(Pixel coordinate tracking data)

···

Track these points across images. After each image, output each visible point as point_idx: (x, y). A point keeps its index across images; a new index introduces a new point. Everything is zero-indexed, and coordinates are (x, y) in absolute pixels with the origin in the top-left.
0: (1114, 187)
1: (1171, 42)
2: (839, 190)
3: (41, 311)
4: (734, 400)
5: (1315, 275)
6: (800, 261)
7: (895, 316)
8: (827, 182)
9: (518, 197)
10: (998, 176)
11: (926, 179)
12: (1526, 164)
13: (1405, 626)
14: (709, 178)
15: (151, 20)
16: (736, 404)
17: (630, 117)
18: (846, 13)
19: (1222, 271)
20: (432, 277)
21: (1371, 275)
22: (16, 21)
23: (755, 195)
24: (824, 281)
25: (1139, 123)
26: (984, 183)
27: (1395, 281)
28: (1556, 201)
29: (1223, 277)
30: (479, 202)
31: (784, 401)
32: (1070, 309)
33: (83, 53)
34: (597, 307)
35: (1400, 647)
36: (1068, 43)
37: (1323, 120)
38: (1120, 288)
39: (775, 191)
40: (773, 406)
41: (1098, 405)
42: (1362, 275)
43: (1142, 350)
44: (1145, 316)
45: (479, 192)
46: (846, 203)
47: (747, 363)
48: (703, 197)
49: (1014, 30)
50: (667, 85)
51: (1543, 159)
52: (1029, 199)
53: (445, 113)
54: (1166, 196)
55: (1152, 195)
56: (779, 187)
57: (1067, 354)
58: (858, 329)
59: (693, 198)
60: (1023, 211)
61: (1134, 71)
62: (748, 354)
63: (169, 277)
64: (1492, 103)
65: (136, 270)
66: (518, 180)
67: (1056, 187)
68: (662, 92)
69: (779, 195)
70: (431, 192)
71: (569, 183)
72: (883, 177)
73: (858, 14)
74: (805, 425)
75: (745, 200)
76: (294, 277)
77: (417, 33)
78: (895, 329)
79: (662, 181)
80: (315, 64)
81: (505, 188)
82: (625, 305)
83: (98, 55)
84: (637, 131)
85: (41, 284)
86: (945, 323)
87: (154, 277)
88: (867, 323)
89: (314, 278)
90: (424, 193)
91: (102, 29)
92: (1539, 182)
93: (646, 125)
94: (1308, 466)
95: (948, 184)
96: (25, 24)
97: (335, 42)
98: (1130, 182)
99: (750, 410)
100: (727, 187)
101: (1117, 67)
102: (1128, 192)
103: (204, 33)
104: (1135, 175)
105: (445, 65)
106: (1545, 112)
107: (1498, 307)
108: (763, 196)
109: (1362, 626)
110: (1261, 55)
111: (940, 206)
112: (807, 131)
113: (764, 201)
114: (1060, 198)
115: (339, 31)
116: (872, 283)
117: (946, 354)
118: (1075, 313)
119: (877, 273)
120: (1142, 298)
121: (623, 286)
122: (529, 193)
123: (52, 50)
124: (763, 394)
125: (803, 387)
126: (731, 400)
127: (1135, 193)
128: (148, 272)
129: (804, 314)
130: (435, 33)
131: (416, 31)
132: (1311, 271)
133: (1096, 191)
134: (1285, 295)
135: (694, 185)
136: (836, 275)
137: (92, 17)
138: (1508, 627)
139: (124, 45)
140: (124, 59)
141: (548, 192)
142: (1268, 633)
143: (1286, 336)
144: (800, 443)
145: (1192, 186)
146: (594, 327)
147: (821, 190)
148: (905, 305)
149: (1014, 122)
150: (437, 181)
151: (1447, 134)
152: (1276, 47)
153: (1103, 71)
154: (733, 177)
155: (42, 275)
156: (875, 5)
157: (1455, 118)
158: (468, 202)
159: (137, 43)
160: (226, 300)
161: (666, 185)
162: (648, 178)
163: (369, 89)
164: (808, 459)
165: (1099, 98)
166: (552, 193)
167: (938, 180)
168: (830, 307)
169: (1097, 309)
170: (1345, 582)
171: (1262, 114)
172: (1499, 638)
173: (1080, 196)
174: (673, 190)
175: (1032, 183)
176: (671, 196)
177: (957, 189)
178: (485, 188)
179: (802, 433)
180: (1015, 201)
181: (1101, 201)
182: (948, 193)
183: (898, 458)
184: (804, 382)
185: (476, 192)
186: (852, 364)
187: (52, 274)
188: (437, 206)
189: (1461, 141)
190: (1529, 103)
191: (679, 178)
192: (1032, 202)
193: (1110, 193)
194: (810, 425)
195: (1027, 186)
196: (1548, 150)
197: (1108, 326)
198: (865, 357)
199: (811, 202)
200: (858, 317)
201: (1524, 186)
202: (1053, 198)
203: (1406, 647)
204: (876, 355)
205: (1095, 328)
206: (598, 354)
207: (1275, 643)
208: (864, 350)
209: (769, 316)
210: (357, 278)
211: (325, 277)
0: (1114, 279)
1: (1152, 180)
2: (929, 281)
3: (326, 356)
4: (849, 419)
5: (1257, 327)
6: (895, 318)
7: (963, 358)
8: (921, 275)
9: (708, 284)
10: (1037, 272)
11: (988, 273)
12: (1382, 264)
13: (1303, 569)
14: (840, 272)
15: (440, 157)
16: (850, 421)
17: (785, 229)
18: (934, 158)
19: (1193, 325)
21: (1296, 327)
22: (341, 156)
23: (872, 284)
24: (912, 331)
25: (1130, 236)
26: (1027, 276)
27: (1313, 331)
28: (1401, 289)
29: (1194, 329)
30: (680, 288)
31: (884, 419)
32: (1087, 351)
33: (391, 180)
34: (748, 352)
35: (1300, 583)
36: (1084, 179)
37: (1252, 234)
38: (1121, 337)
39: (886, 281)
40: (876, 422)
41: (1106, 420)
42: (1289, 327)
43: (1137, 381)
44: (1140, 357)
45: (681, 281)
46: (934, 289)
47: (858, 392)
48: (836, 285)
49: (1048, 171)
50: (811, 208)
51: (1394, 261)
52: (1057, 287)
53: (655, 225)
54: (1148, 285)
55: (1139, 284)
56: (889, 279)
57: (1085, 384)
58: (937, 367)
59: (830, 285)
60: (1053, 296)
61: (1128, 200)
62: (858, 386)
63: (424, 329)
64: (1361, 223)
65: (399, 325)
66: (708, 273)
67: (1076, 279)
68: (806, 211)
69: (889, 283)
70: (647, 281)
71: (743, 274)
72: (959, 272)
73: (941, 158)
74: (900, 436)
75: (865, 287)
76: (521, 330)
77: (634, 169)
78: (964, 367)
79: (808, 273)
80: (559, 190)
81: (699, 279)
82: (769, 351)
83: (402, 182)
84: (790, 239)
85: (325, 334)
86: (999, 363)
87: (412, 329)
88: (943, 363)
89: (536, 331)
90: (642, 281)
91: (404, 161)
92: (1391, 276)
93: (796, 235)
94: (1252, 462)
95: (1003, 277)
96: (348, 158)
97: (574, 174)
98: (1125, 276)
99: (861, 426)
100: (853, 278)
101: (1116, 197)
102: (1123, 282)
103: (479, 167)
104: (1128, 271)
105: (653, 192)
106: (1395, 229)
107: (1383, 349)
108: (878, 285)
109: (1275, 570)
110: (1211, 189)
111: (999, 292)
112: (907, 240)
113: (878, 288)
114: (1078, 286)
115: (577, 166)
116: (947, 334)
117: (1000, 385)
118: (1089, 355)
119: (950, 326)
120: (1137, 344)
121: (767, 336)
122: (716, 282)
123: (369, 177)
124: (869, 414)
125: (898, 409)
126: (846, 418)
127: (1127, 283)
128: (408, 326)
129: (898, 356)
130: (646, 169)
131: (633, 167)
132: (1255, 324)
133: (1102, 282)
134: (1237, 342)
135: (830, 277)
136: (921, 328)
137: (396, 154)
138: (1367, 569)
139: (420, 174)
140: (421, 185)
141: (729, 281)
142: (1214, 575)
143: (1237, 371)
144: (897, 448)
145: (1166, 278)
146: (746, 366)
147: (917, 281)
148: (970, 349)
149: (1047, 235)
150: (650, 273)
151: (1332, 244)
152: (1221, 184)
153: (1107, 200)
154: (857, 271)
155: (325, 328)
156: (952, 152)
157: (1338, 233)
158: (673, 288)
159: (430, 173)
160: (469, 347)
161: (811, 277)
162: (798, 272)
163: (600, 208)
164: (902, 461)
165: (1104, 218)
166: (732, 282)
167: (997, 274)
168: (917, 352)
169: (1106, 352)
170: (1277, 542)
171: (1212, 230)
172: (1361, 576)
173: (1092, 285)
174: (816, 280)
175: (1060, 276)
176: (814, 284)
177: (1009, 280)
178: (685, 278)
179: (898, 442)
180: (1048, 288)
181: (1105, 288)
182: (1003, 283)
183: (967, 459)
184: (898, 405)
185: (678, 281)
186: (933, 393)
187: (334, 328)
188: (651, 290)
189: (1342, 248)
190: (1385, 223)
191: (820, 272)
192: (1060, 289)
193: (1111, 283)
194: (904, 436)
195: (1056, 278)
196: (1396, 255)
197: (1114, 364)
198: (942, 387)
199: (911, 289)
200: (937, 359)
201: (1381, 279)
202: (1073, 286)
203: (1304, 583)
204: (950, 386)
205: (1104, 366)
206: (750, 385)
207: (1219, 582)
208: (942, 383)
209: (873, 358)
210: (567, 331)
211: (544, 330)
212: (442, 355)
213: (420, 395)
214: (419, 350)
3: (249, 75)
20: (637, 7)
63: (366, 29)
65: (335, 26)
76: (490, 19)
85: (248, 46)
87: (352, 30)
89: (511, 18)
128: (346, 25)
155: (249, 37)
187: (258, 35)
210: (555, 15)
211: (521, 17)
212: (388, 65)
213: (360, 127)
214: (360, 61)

···

* Exercise prompt
Copy the material word for word, from its first line through the line containing "47: (747, 363)".

* Answer to this exercise
Track these points across images. After each image, output each visible point as point_idx: (x, y). A point keeps its index across images; a new index introduces a new point. Everything is zero-indexed, and coordinates are (x, y) in absolute pixels with the origin in the top-left.
0: (1114, 187)
1: (1171, 42)
2: (839, 190)
3: (41, 311)
4: (734, 400)
5: (1315, 275)
6: (800, 261)
7: (895, 316)
8: (827, 182)
9: (518, 197)
10: (998, 176)
11: (926, 179)
12: (1526, 164)
13: (1405, 626)
14: (709, 178)
15: (151, 20)
16: (736, 404)
17: (630, 117)
18: (846, 13)
19: (1222, 271)
20: (432, 277)
21: (1371, 275)
22: (16, 21)
23: (755, 195)
24: (824, 281)
25: (1139, 123)
26: (984, 183)
27: (1395, 281)
28: (1556, 201)
29: (1223, 277)
30: (479, 202)
31: (784, 401)
32: (1070, 309)
33: (83, 53)
34: (597, 307)
35: (1400, 647)
36: (1068, 43)
37: (1323, 120)
38: (1120, 288)
39: (775, 191)
40: (773, 406)
41: (1098, 405)
42: (1362, 275)
43: (1142, 350)
44: (1145, 316)
45: (479, 192)
46: (846, 203)
47: (747, 363)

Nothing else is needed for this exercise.